Top of Records supplied
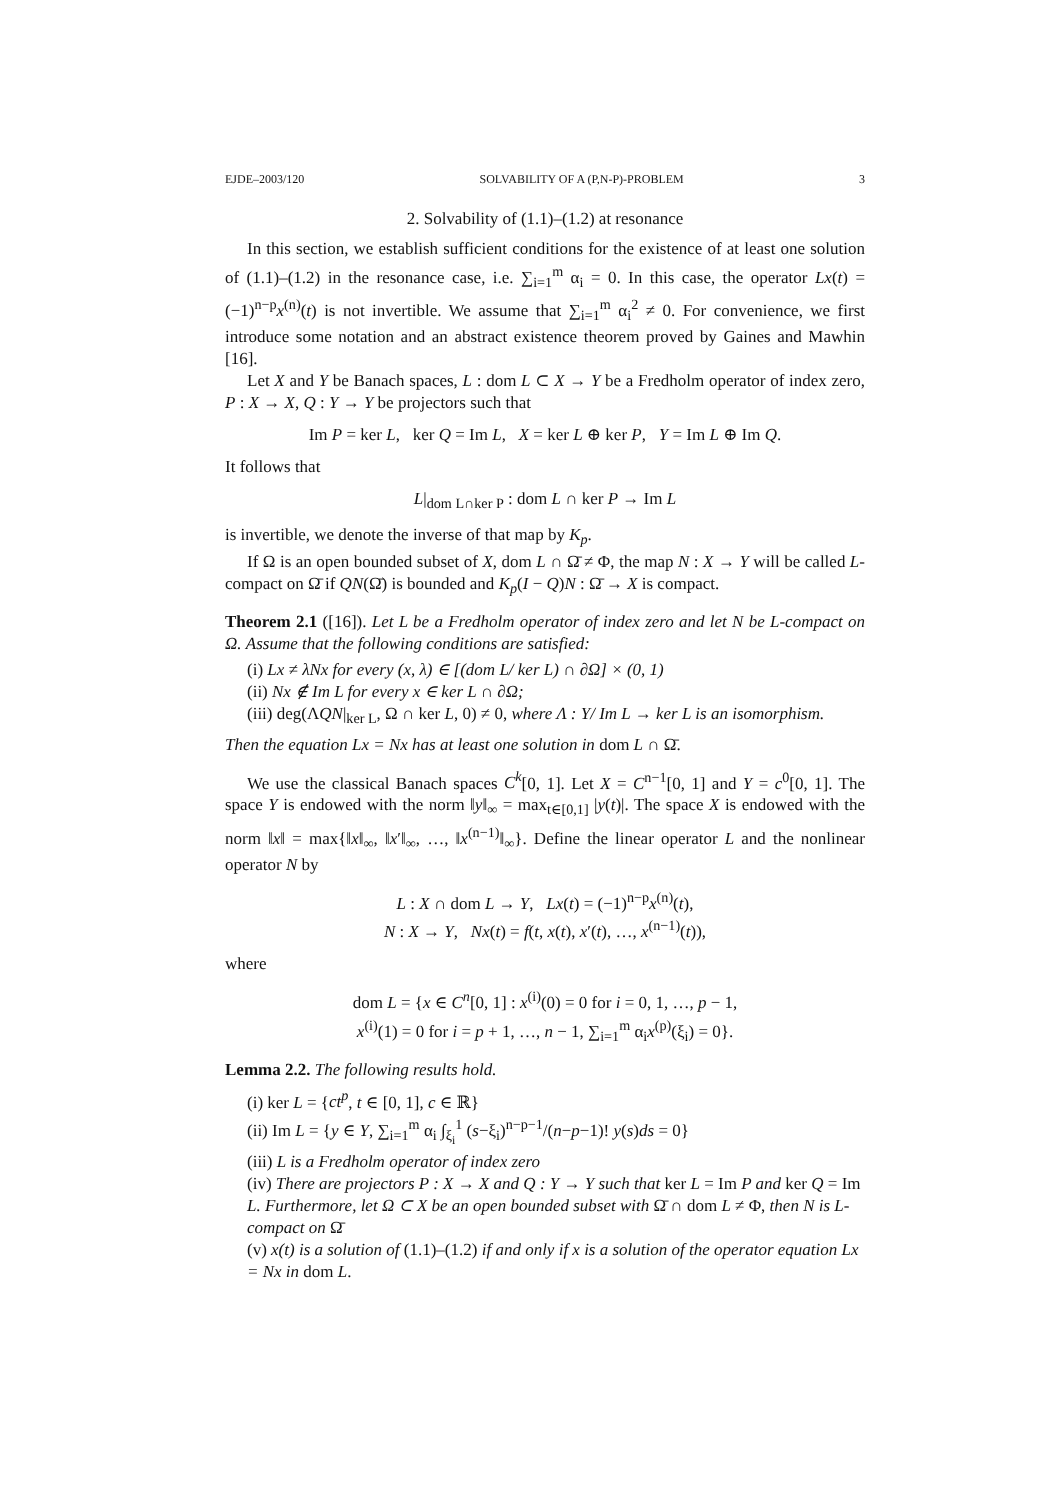EJDE–2003/120 SOLVABILITY OF A (P,N-P)-PROBLEM 3
2. Solvability of (1.1)–(1.2) at resonance
In this section, we establish sufficient conditions for the existence of at least one solution of (1.1)–(1.2) in the resonance case, i.e. ∑<sub>i=1</sub><sup>m</sup> α<sub>i</sub> = 0. In this case, the operator Lx(t) = (−1)<sup>n−p</sup>x<sup>(n)</sup>(t) is not invertible. We assume that ∑<sub>i=1</sub><sup>m</sup> α<sub>i</sub><sup>2</sup> ≠ 0. For convenience, we first introduce some notation and an abstract existence theorem proved by Gaines and Mawhin [16].
Let X and Y be Banach spaces, L : dom L ⊂ X → Y be a Fredholm operator of index zero, P : X → X, Q : Y → Y be projectors such that
Im P = ker L, ker Q = Im L, X = ker L ⊕ ker P, Y = Im L ⊕ Im Q.
It follows that
L|<sub>dom L∩ker P</sub> : dom L ∩ ker P → Im L
is invertible, we denote the inverse of that map by K<sub>p</sub>.
If Ω is an open bounded subset of X, dom L ∩ Ω̄ ≠ Φ, the map N : X → Y will be called L-compact on Ω̄ if QN(Ω̄) is bounded and K<sub>p</sub>(I − Q)N : Ω̄ → X is compact.
Theorem 2.1 ([16]). Let L be a Fredholm operator of index zero and let N be L-compact on Ω. Assume that the following conditions are satisfied:
(i) Lx ≠ λNx for every (x, λ) ∈ [(dom L/ ker L) ∩ ∂Ω] × (0, 1)
(ii) Nx ∉ Im L for every x ∈ ker L ∩ ∂Ω;
(iii) deg(ΛQN|<sub>ker L</sub>, Ω ∩ ker L, 0) ≠ 0, where Λ : Y/ Im L → ker L is an isomorphism.
Then the equation Lx = Nx has at least one solution in dom L ∩ Ω̄.
We use the classical Banach spaces C<sup>k</sup>[0, 1]. Let X = C<sup>n−1</sup>[0, 1] and Y = c<sup>0</sup>[0, 1]. The space Y is endowed with the norm ‖y‖<sub>∞</sub> = max<sub>t∈[0,1]</sub> |y(t)|. The space X is endowed with the norm ‖x‖ = max{‖x‖<sub>∞</sub>, ‖x′‖<sub>∞</sub>, …, ‖x<sup>(n−1)</sup>‖<sub>∞</sub>}. Define the linear operator L and the nonlinear operator N by
L : X ∩ dom L → Y, Lx(t) = (−1)<sup>n−p</sup>x<sup>(n)</sup>(t),
N : X → Y, Nx(t) = f(t, x(t), x′(t), …, x<sup>(n−1)</sup>(t)),
where
dom L = {x ∈ C<sup>n</sup>[0, 1] : x<sup>(i)</sup>(0) = 0 for i = 0, 1, …, p − 1,
x<sup>(i)</sup>(1) = 0 for i = p + 1, …, n − 1, ∑<sub>i=1</sub><sup>m</sup> α<sub>i</sub>x<sup>(p)</sup>(ξ<sub>i</sub>) = 0}.
Lemma 2.2. The following results hold.
(i) ker L = {ct<sup>p</sup>, t ∈ [0, 1], c ∈ ℝ}
(ii) Im L = {y ∈ Y, ∑<sub>i=1</sub><sup>m</sup> α<sub>i</sub> ∫<sub>ξ<sub>i</sub></sub><sup>1</sup> (s−ξ<sub>i</sub>)<sup>n−p−1</sup>/(n−p−1)! y(s)ds = 0}
(iii) L is a Fredholm operator of index zero
(iv) There are projectors P : X → X and Q : Y → Y such that ker L = Im P and ker Q = Im L. Furthermore, let Ω ⊂ X be an open bounded subset with Ω̄ ∩ dom L ≠ Φ, then N is L-compact on Ω̄
(v) x(t) is a solution of (1.1)–(1.2) if and only if x is a solution of the operator equation Lx = Nx in dom L.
Bottom of Records supplied
About this task: Look above for the line holding "Im P = ker L, ker" and the line holding "is invertible, we", then output exactly those two lines and every line between them, nothing more.

Result of the task:
Im P = ker L, ker Q = Im L, X = ker L ⊕ ker P, Y = Im L ⊕ Im Q.
It follows that
L|<sub>dom L∩ker P</sub> : dom L ∩ ker P → Im L
is invertible, we denote the inverse of that map by K<sub>p</sub>.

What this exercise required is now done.